Harga melonjak sedang pendapatan tetap. Bahan pangan langka juga memicu harga meroket. Rupiah pun mengalami penurunan nilai. Hal ini terjadi karena banyaknya bencana alam, menurunnya nilai mata uang, covid-19, dan hasil pertanian  tak memadai.
Selain itu, tingkat kecemasan yang tinggi, kelemahaan psikologis, penggunaan antidepresan yang meluas pun berkontribusi dalam menciptakan resesi seks.
Televisi streaming, faktor lingkungan, penurunan testosteron, porno digital , maraknya vibrator, aplikasi kecan on line, smartphone, adanya informasi yang berlebihan, serta mulai munculnya orientasi seksual yang beragam semakin memvalidasi resesi seks itu.
Banyak orang memprioritaskan sekolah atau pekerjaan saat ini daripada masalah cinta dan seks. Ini setidaknya untuk sementara waktu dan mereka sangat selektif dalam memilih pasangan hidup.Â
Bagaimana Cara Menyikapi munculnya resesi seks ini?
Sosiolog Universitas Sebelas Maret (UNS) Surakarta, Drajat Tri Kartono menjelaskan, bahwa resesi seks dapat terjadi apabila generasi muda saat ini dan akan datang memilih hidup sendiri karena ia tak dibebani tanggung jawab kepada pasangan dan anak.
Keengganan generasi untuk menikah dikatakan Drajat juga terlihat dalam riset tentang perempuan otonom. Perempuan 26-30 tahun yang diwawancara memilih  tak menikah karena mengutamakan profesi, melanjutkan studi, ingin mengatur ekonomi, dan hidupnya sendiri.

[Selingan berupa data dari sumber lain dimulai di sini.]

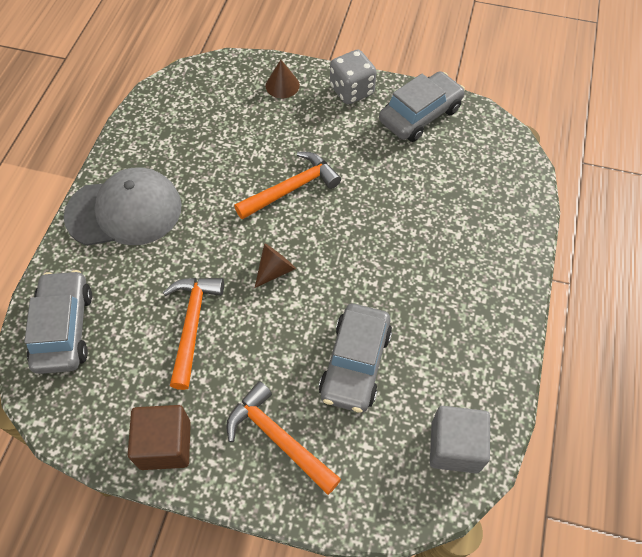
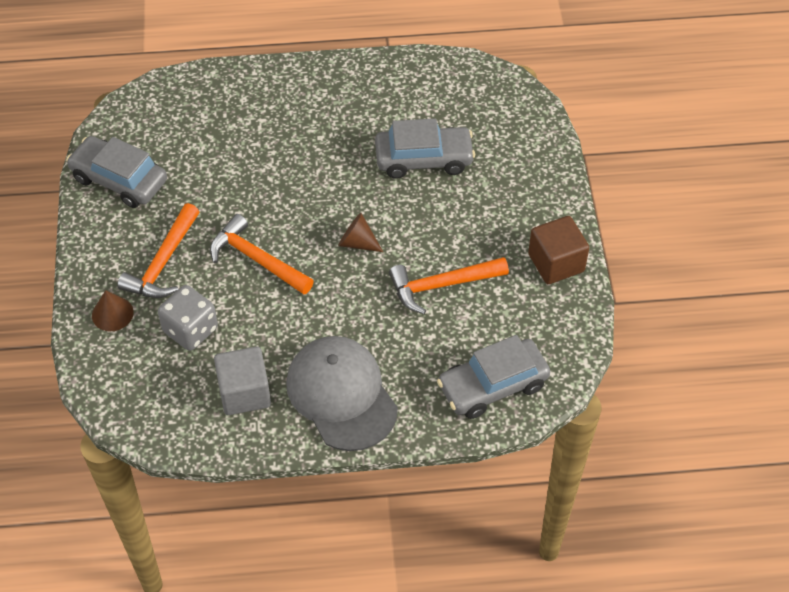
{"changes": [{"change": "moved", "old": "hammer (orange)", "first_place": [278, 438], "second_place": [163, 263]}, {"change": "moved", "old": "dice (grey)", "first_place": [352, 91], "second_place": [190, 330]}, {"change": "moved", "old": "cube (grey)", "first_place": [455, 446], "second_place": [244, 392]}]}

Jadi kalau capek ya tidur dan tidak ada yang mengganggu. Mereka tak mau terlibat dalam pertengkaran keluarga, KDRT. Konflik dalam rumah tangga dikhawatirkan karena dapat mengacaukan pekerjaan dan mengganggu mental selama berhari-hari.
Adapun Cara Menyikapi
Pertama, Layanan perawatan ibu hamil dan melahirkan harus kondusif dan lebih baik. Misalnya medis gratis terutama untuk daerah resesi.